Amid the powerful and driven fight against racism, on the second day of protests in the UK, Edward Colston’s statue was torn down and thrown into Bristol’s harbour. This statue perhaps glorified and celebrated the role Colston played as the deputy governor of the Royal African Company, a role in which he helped to oversee the transportation into slavery of an estimated 84,000 African men, women and children; brutally branded with the company’s initials on their chest, around 19,300 of them died on their journey to the Caribbean and the rest of the Americas, trapped in the cruel holdings of the company’s slave ships and drowning in unhygienic conditions.
There is no doubt that Edward Colston’s statue, though erected to commemorate his so called ‘philanthropy’, did not deserve to stand. Despite the Abolition of the Slave Trade Act being passed in 1807, Colston’s statue was erected in 1895, 88 years after Britain ruled it illegal to engage in the slave trade throughout the British colonies – I struggle to understand why, in the first place, a statue celebrating an individual where a significant proportion of their wealth came from investments in slave trading, an action now deemed to be illegal, was erected. How could our country have allowed this glorification?
Despite this, the statue was founded, and while there appears to have been great amounts of controversy, the statue remained standing – until yesterday.
But here is where my opinions begin to waver, and I am unsure of which path is right and which is wrong. The literal action of taking down Colston’s statue was, undoubtedly, the right thing to do, but was how this was done the ‘right’ way? The people of Bristol were angry: angry that their voices were not being heard by their government, angry that our country, proclaiming not to be racist, had allowed this statue to stand and desperate to progress into an anti-racist society, and thus, they retaliated, dragging the statue down, jumping on it and then daubing it in red paint, a symbolic move to conceivably signify the mass of blood on his hands.
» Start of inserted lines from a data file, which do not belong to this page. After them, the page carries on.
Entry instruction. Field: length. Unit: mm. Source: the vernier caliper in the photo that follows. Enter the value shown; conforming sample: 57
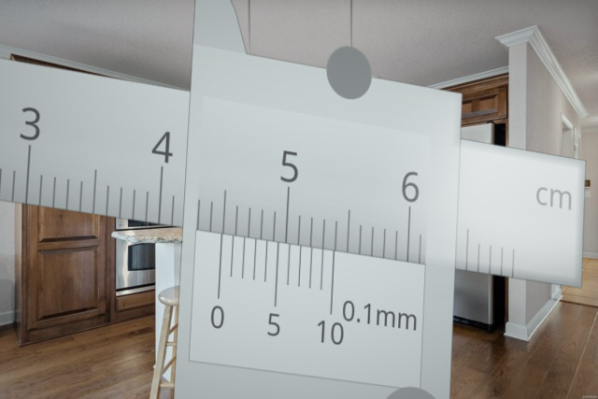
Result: 44.9
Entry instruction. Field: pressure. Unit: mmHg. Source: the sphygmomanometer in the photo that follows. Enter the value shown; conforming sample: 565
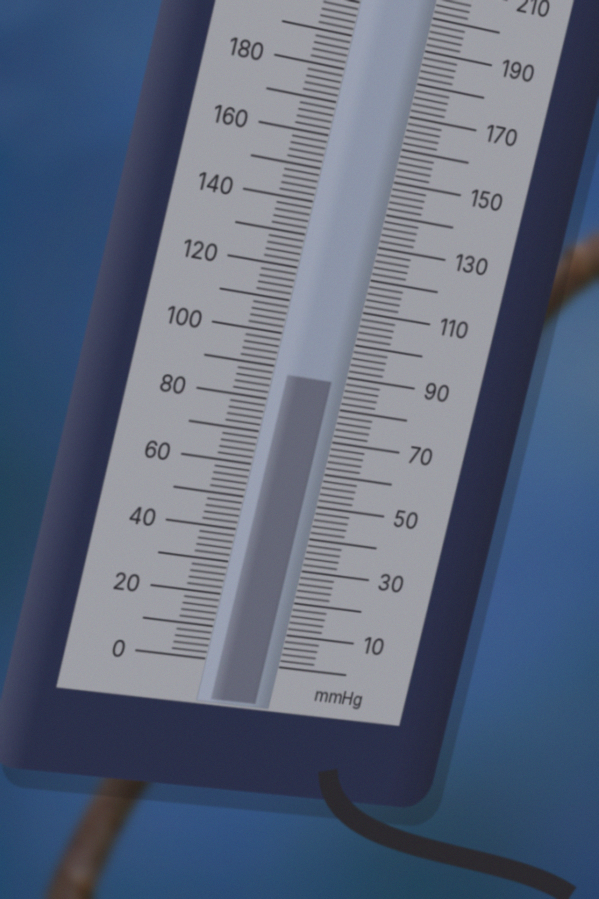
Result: 88
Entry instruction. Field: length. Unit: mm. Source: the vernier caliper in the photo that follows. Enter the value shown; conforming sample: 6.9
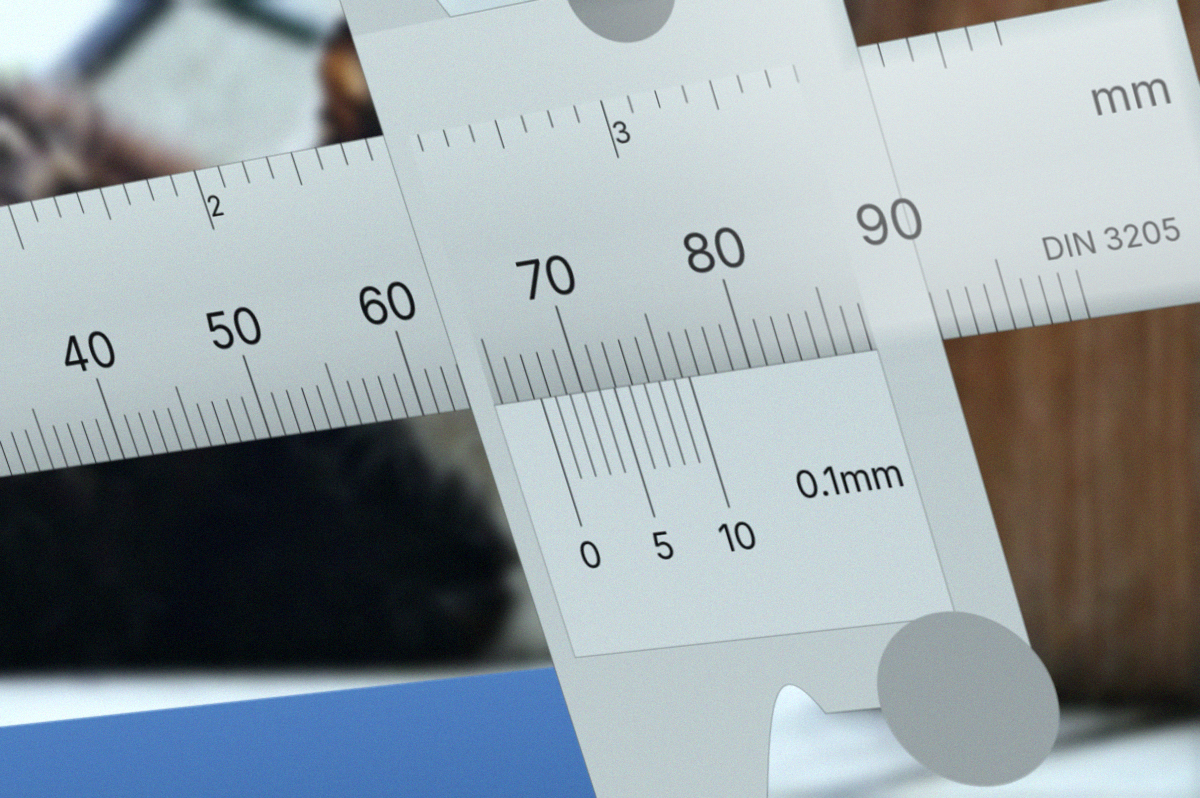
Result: 67.4
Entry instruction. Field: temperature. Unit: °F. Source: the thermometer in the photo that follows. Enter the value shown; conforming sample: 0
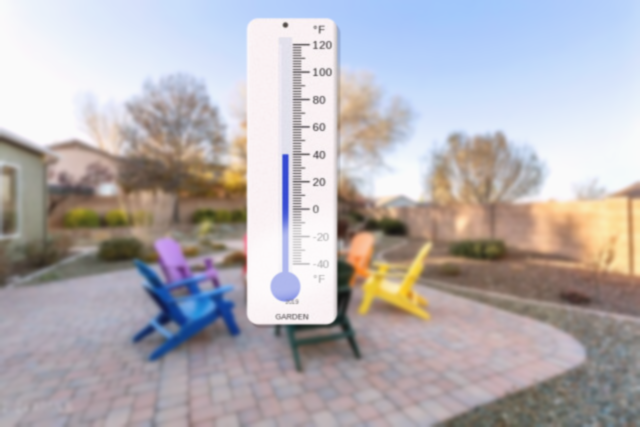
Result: 40
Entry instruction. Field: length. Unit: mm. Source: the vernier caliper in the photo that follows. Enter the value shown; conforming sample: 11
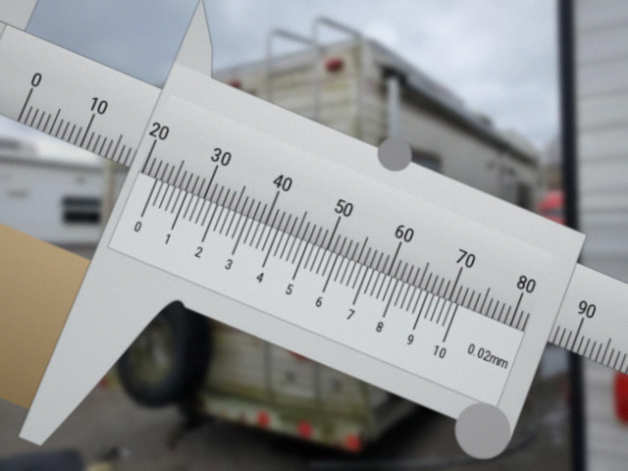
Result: 22.4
Part of me believes that this was the utterly wrong way to go about it. While this statue should have been brought down a long time ago, the way it was done by the protestors was violent and a complete act of vandalism. How can two wrongs make a right? Do we really want to associate the Black Lives Matter movement with such viciousness and a total lack of morality, in spite of the lack of morality that had been deployed by Colston? You can’t fight fire with fire – you must use water if you want to properly extinguish the flames. Perhaps this ‘water’ should have been the government, the Mayor of Bristol, or a Bristol MP, who’s role it should’ve been to remove the statue in a peaceful manner. This powerful statement would’ve contributed greatly to the Black Lives Matter movement, making it stronger and empowering those behind it; it would’ve shown that a government who appear to deny that their country is racist support and are unified with the people in wanting to make a change. It would bring power to the movement in a way that is new to our country. It would force change.
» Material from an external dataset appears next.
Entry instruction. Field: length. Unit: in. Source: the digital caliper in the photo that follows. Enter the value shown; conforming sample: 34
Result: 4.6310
Instead, this great ‘philanthropist’ who allowed the bodies of the dead to be cast into the waters of the Atlantic, where they were demolished by the sharks that learned to seek out the horrifying slave ships and follow their bloody paths, was allowed to stand tall over the citizens of Bristol. Despite calls made for the statue to be taken down, including Bristol’s first elected mayor, George Ferguson, and a plethora of petitions, those in authority chose to ignore Colston’s commemoration. Even the Bristol MPs, all Labour party candidates, chose to ignore this sheer horror of a statue. Perhaps the protestors felt as though they had no other choice, other than to take a risk of defying the law; it is true that without risk there is no reward, and while those in charge chose to sit back and not take that risk, the protestors couldn’t wait, and instead, they let Colston’s statue disappear into the sea, following a similar fate as the one he’d deployed on his slaves.
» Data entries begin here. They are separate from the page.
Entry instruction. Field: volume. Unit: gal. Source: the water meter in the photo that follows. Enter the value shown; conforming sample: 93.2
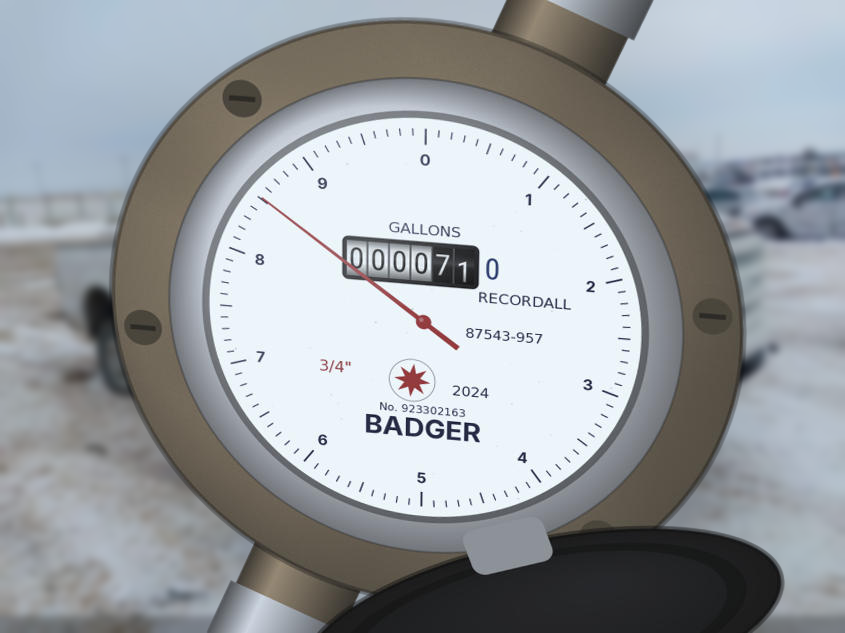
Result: 708.5
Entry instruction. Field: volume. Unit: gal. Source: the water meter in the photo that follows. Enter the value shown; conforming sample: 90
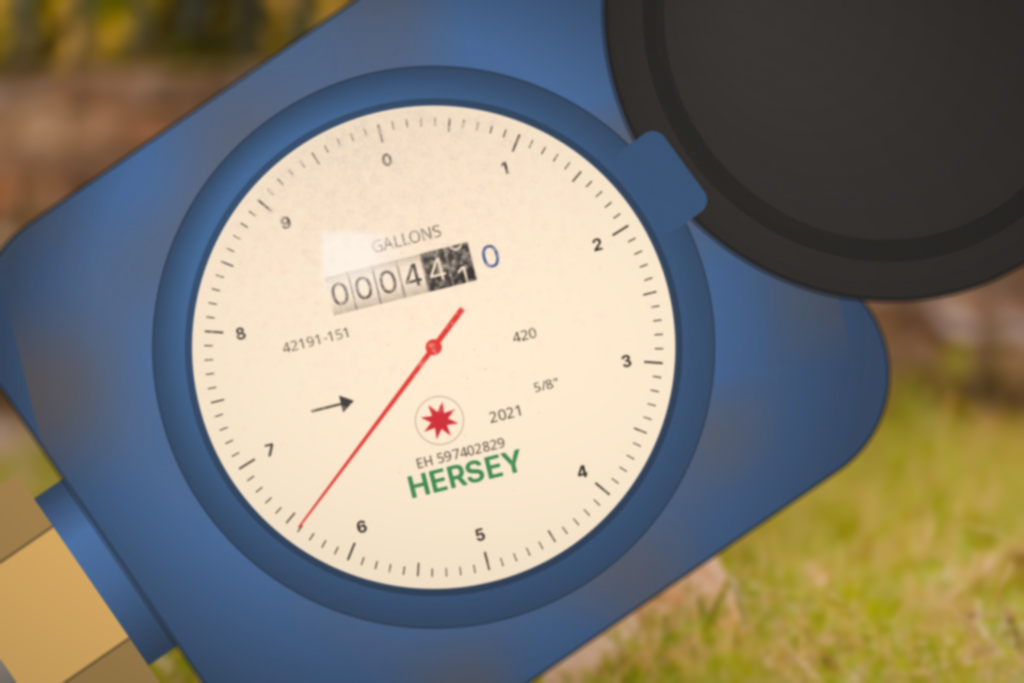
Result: 4406.4
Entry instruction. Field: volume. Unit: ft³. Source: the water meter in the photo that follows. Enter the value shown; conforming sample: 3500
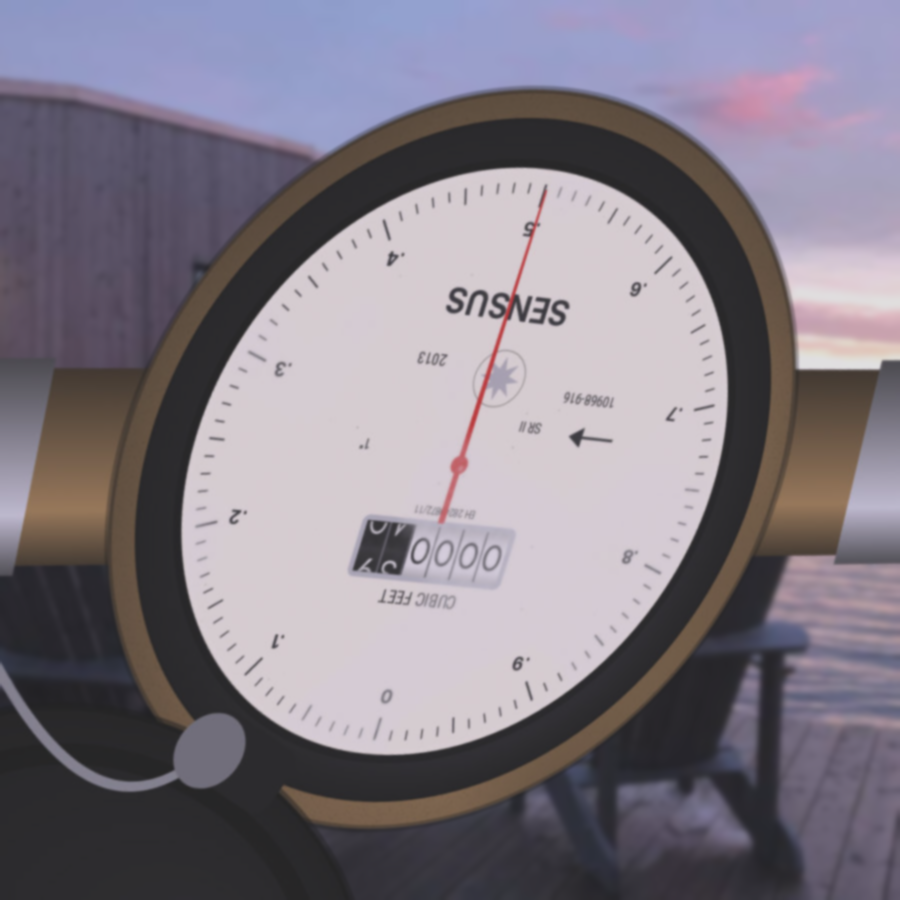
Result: 39.50
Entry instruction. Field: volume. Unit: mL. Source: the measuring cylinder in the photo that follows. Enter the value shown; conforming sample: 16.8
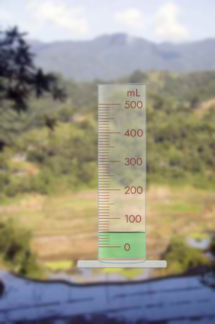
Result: 50
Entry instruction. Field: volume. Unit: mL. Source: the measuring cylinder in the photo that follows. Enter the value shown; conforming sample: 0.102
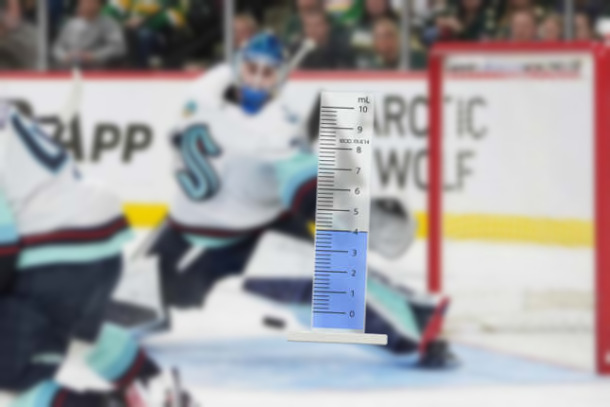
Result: 4
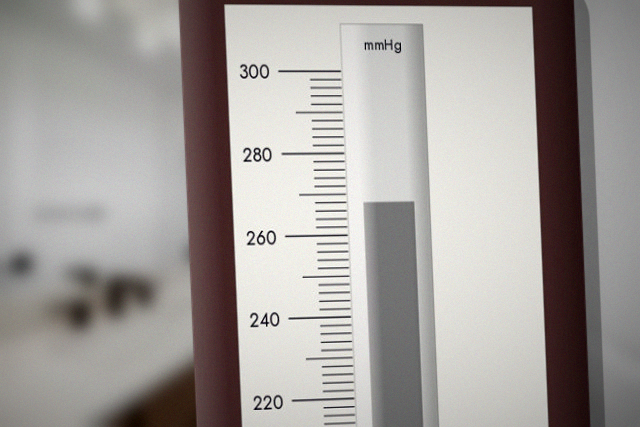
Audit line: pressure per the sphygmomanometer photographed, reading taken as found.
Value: 268 mmHg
While I am certainly conflicted on which fate for Colston’s statue was ‘right’, as it is certainly hard to condone violence and vandalism, it’s so easy for me to sit here typing this and say that the government should’ve done it. The truth is that they hadn’t and they didn’t, and while it may not have been the ‘right’ way, it was perhaps the only way at demanding an acceptance of racism within our country from the government; there will never be a change without acceptance, and I can only hope that the extent of yesterday’s actions in Bristol will force our leaders to want to make a change, so we can progress towards a better version of the country we live in.